Academic Freedom in a Polarized Age
What are the values a public university must stand for in a polarized age? How should a university defend and conceptualize these values in practice and in dialogue with students, staff, and the wider academic community? These and other challenges will be discussed this afternoon with Professor Dr. Shannon Dea, a leading public thinker on academic freedom.
Academic freedom is a challenging matter in the context of divisive political conflicts locally and globally. Should universities aim to be neutral, and is this even possible? Should there be uniform university policies on academic freedom, or is there room for discipline/faculty specific interpretations? How ought one resolve the tension, if any, between academic freedom and duties of care when participants in debates express concerns over social safety?
This event is part of a broader internal dialogue on the UvA’s campuses about the nature and practices of academic freedom. But academic freedom is not just a matter for researchers, students, and administrators, it also concerns society as the intense media attention about it reveals. In fact, the conversation about academic freedom itself is educative and constitutive for the university and the public it serves.
About the speakers
Shannon Dea is Dean of the Faculty of Arts and Professor of Philosophy at the University of Regina in Canada. She is the author of Beyond the Binary: Thinking About Sex and Gender (Broadview, 2016) and of numerous articles and book chapters on topics in feminist and social philosophy, the history of philosophy, and academic freedom. Shannon is the creator and author of the regular Dispatches on Academic Freedom column in University Affairs and regularly engages with the media on matters relating to academic freedom and freedom of speech.
Marieke de Goede is Dean of the Faculty of Humanities at the University of Amsterdam and Professor of the Politics of Security Cultures. She is also a member of the Dutch Royal Academy of Sciences (KNAW) and an Honorary Professor at Durham University, UK. De Goede’s research focuses on counter-terrorism and security practices in Europe, with a specific attention to the role of financial data. Between 2016 and 2022 she led the research project FOLLOW: Following the Money from Transaction to Trial.

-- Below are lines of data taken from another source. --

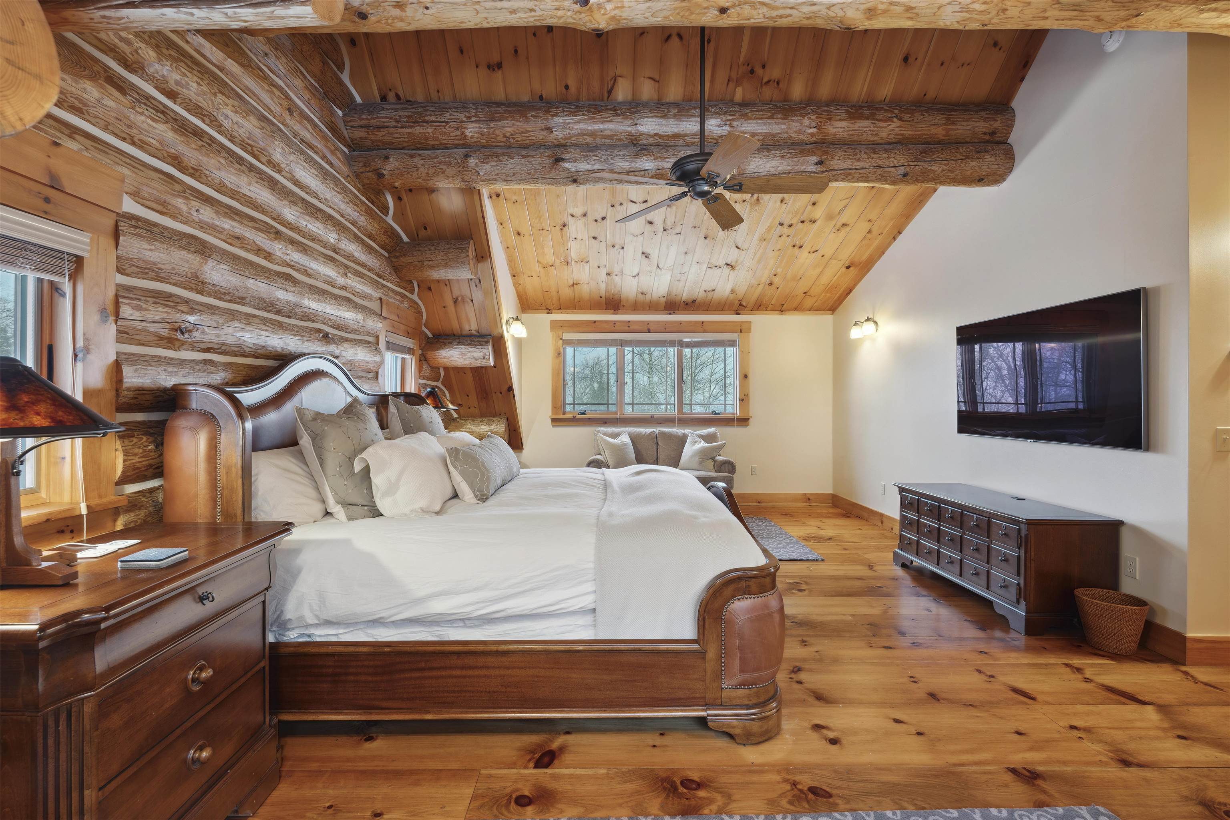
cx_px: 615
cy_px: 410
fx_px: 547
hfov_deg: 96.7
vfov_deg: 73.7
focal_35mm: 16
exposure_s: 1/2
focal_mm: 16
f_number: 8
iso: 250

Rens Bod is a professor of Digital Humanities and History of the Humanities at the University of Amsterdam. Among his books are A New History of the Humanities (OUP) and World of Patterns: A Global History of Knowledge (JHUP). Rens Bod is founder of WO-in-Actie, a Dutch action group striving for a democratic university with a proper balance between teaching and research. Together with Ingrid Robeyns and Remco Breuker, he wrote the pamphlet-book Forty Theses on Academia (in Dutch).
Eddie Brummelman (moderator) is an Associate Professor at the University of Amsterdam, chair of The Young Academy (De Jonge Akademie) of the Royal Netherlands Academy of Arts and Sciences (KNAW), and principal investigator of KiDLAB. KiDLAB studies the developing self—the nature, origins, and consequences of children’s self-views.